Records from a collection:

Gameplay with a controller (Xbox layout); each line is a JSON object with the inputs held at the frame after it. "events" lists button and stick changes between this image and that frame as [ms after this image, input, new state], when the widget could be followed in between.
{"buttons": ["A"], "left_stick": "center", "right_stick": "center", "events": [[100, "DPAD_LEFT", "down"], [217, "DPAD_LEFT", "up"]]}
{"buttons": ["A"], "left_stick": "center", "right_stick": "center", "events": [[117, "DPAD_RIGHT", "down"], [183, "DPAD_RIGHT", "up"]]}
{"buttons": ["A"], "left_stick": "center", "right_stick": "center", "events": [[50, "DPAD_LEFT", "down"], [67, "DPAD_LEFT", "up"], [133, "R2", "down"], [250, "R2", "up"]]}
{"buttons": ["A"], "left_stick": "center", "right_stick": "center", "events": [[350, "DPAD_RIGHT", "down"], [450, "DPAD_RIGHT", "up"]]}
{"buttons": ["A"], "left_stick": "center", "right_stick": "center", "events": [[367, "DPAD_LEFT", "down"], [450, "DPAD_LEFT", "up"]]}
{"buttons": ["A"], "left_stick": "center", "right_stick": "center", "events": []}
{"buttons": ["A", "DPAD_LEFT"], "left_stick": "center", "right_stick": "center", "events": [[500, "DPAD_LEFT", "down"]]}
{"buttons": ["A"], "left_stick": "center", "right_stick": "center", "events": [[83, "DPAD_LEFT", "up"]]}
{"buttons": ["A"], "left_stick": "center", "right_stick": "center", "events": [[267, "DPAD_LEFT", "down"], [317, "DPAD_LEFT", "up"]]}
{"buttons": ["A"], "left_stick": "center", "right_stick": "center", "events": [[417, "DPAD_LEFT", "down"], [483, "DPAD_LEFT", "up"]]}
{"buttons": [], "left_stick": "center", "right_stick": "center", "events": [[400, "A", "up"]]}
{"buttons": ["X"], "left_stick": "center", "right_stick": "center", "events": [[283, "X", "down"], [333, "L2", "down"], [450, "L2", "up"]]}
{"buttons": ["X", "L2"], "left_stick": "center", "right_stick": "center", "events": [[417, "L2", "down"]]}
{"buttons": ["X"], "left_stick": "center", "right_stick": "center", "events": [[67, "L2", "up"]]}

◆ **Work item**
Nothing may be left out. Retype all the entries exactly.

◆ **Output for this exercise**
Gameplay with a controller (Xbox layout); each line is a JSON object with the inputs held at the frame after it. "events" lists button and stick changes between this image and that frame as [ms after this image, input, new state], when the widget could be followed in between.
{"buttons": ["A"], "left_stick": "center", "right_stick": "center", "events": [[100, "DPAD_LEFT", "down"], [217, "DPAD_LEFT", "up"]]}
{"buttons": ["A"], "left_stick": "center", "right_stick": "center", "events": [[117, "DPAD_RIGHT", "down"], [183, "DPAD_RIGHT", "up"]]}
{"buttons": ["A"], "left_stick": "center", "right_stick": "center", "events": [[50, "DPAD_LEFT", "down"], [67, "DPAD_LEFT", "up"], [133, "R2", "down"], [250, "R2", "up"]]}
{"buttons": ["A"], "left_stick": "center", "right_stick": "center", "events": [[350, "DPAD_RIGHT", "down"], [450, "DPAD_RIGHT", "up"]]}
{"buttons": ["A"], "left_stick": "center", "right_stick": "center", "events": [[367, "DPAD_LEFT", "down"], [450, "DPAD_LEFT", "up"]]}
{"buttons": ["A"], "left_stick": "center", "right_stick": "center", "events": []}
{"buttons": ["A", "DPAD_LEFT"], "left_stick": "center", "right_stick": "center", "events": [[500, "DPAD_LEFT", "down"]]}
{"buttons": ["A"], "left_stick": "center", "right_stick": "center", "events": [[83, "DPAD_LEFT", "up"]]}
{"buttons": ["A"], "left_stick": "center", "right_stick": "center", "events": [[267, "DPAD_LEFT", "down"], [317, "DPAD_LEFT", "up"]]}
{"buttons": ["A"], "left_stick": "center", "right_stick": "center", "events": [[417, "DPAD_LEFT", "down"], [483, "DPAD_LEFT", "up"]]}
{"buttons": [], "left_stick": "center", "right_stick": "center", "events": [[400, "A", "up"]]}
{"buttons": ["X"], "left_stick": "center", "right_stick": "center", "events": [[283, "X", "down"], [333, "L2", "down"], [450, "L2", "up"]]}
{"buttons": ["X", "L2"], "left_stick": "center", "right_stick": "center", "events": [[417, "L2", "down"]]}
{"buttons": ["X"], "left_stick": "center", "right_stick": "center", "events": [[67, "L2", "up"]]}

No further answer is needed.